For 60 years, physicians had only one method at hand for deciphering whether the pain originated with a blockage caused by a kidney stone, or not. They injected patients intravenously with an iodine solution that is rapidly excreted by the kidneys, and which then would appear white when exposed to X-rays. If there was a blockage, the stone itself might not be visible, but the distended section of ureter above it would be, giving physicians some good evidence about the site and potential danger represented by a stone. If it wasn't a stone, then other procedures could begin, such as exploratory surgery, to figure out what was wrong. Depending on the degree of obstruction, it would take anywhere from 10 minutes to 24 hours to get a clear picture of the ureters. Moreover, in a small number of cases, patients developed adverse reactions to the injected contrast material, and in rare cases, those reactions were life-threatening. Even when the pictures came in, at best, this long-standard diagnostic method, called intravenous pyelogram (IVP), provided only a partial map to the stone. Whether urologists should try an intervention of some sort or just wait to let the stone pass on its own was often a matter of educated guess work. Then, in 1993, Yale-New Haven Hospital acquired a new helical computed tomography (CT) scanner.

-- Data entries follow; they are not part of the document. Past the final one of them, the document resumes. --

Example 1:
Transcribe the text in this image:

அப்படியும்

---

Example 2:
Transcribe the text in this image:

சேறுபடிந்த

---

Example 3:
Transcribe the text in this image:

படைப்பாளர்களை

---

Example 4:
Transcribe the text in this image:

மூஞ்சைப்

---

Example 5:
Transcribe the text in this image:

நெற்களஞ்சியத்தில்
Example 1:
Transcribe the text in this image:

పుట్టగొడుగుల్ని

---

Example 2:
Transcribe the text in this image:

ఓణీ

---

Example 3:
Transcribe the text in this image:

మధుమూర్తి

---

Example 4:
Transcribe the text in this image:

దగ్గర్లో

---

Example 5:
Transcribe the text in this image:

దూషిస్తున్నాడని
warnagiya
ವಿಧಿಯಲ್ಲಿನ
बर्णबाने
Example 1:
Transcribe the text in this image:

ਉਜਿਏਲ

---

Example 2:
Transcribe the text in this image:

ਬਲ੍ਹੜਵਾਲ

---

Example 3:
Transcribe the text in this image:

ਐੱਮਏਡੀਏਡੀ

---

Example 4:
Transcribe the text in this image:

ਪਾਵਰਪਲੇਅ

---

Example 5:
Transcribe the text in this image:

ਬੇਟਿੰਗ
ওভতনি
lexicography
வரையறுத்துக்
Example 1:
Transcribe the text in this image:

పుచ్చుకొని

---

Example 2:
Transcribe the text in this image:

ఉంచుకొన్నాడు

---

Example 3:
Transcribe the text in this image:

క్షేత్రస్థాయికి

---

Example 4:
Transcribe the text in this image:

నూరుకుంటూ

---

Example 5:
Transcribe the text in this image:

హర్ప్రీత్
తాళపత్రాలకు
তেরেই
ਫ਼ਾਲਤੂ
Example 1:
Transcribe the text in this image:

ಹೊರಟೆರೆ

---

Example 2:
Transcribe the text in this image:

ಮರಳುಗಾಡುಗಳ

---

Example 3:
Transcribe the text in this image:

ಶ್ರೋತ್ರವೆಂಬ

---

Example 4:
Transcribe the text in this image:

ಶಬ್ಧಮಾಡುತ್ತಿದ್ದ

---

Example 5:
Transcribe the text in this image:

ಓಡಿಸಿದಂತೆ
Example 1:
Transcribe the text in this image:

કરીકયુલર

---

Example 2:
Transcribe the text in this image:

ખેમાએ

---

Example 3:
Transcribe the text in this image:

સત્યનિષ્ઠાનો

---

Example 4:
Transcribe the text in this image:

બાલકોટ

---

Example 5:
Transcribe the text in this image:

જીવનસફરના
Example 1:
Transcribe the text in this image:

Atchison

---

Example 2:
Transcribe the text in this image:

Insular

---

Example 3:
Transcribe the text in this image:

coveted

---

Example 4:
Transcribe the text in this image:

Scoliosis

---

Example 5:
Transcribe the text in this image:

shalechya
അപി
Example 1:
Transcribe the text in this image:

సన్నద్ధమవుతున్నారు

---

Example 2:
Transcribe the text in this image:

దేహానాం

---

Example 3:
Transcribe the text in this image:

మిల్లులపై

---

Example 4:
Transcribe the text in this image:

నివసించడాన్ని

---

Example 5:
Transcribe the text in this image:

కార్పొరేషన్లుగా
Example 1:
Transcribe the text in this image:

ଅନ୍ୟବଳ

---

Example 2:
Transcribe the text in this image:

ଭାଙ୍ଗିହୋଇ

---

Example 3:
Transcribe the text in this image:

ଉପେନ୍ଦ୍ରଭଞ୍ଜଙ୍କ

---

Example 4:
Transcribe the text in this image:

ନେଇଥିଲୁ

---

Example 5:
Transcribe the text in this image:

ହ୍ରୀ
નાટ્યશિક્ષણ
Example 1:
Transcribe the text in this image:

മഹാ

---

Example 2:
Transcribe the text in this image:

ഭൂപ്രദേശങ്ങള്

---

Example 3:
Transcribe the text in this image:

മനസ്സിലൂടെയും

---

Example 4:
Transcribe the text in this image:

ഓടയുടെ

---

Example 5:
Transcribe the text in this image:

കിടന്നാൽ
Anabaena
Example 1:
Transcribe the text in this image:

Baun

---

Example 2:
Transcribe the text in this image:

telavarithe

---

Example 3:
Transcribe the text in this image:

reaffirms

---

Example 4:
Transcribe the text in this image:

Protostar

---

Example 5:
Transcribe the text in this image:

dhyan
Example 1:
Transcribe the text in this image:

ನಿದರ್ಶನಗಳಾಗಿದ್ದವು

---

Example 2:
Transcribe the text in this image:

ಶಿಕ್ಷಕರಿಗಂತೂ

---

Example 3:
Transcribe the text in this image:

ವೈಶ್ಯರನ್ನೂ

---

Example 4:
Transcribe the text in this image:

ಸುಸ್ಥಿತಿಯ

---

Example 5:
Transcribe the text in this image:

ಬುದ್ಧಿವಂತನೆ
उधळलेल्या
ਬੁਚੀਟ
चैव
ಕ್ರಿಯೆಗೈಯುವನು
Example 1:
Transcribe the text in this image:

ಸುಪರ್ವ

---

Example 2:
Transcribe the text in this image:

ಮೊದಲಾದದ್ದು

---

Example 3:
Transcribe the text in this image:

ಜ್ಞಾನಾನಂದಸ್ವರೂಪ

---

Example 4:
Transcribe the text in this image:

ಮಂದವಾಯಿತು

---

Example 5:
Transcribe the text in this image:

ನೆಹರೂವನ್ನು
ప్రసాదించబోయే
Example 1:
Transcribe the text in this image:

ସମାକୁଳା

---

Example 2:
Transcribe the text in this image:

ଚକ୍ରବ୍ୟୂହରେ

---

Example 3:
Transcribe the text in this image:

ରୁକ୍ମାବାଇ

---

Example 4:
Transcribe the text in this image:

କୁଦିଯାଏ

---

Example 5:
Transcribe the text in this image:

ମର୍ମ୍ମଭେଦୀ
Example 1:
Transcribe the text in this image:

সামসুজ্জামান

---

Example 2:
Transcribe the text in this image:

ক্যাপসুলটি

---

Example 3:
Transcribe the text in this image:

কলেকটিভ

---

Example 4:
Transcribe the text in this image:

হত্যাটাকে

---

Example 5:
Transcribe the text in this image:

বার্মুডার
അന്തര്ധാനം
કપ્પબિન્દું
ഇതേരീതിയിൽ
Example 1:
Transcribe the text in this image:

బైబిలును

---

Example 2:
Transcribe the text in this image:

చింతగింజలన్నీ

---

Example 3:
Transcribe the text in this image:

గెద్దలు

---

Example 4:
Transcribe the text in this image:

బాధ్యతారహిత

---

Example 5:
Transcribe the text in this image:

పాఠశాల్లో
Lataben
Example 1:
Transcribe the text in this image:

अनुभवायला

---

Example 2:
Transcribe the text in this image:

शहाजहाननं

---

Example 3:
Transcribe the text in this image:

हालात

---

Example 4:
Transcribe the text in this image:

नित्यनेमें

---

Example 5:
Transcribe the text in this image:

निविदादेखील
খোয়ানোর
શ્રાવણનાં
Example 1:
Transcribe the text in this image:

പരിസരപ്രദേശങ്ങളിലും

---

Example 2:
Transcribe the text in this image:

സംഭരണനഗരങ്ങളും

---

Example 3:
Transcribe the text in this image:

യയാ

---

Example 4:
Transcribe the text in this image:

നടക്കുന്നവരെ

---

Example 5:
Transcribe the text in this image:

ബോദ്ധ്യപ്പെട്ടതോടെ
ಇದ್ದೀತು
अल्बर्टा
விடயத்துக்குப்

A standard CT scanner employs a doughnut-shape X-ray camera adapted to a computer to achieve high-resolution images quickly. It takes from three to five seconds to make each image, or cross-sectional slice, with any extended region of the body, such as a flank being examined for a source of pain, requiring 20 to 30 minutes. The patient needs to hold completely still throughout. As such, it wasn't a practical tool for figuring out why a patient was writhing in agony. The new helical CT scanner, however, took the basic CT technology and sped it up enormously. A partial body scan that previously took a half-hour can now be completed in less than a minute.

Beginning that summer, a team of Yale radiologists and urologists, headed up by Robert C. Smith, M.D., associate professor in the Department of Diagnostic Radiology, took patients arriving with symptoms of kidney stones and ran them through the new helical CT machine. They then compared them with a similar number who underwent a standard diagnostic procedure. Kidney stones will never look the same again. Without using any contrast material, soft tissue appears gray and all stones white under CT scans. "We not only see the blockage," says Dr. Smith, "we can see the stone perfectly fine as well. We were able to see the stone in virtually every case." And the helical CT scan could detect appendicitis, masses in ovaries and other less common sources of flank pain.

Over the next two years, Dr. Smith's team performed helical CT scans on more than 800 patients experiencing acute flank pain. Diagnostic accuracy proved higher than IVP, and the scans provided much more exact information about the size and location of any stones that were found, making treatment decisions more effective. Patients who once may have waited more than a day in the hospital before diagnosis could be made now start treatment in a matter of minutes. "Usually," says Dr. Smith, "we have an answer within five minutes. No matter how you look at it, CT is more accurate and faster, and there is no known harm other than the necessary low-level radiation exposure." As a result of the Yale study, helical CT scan is now the standard diagnostic procedure for flank pain in most major hospitals around the world.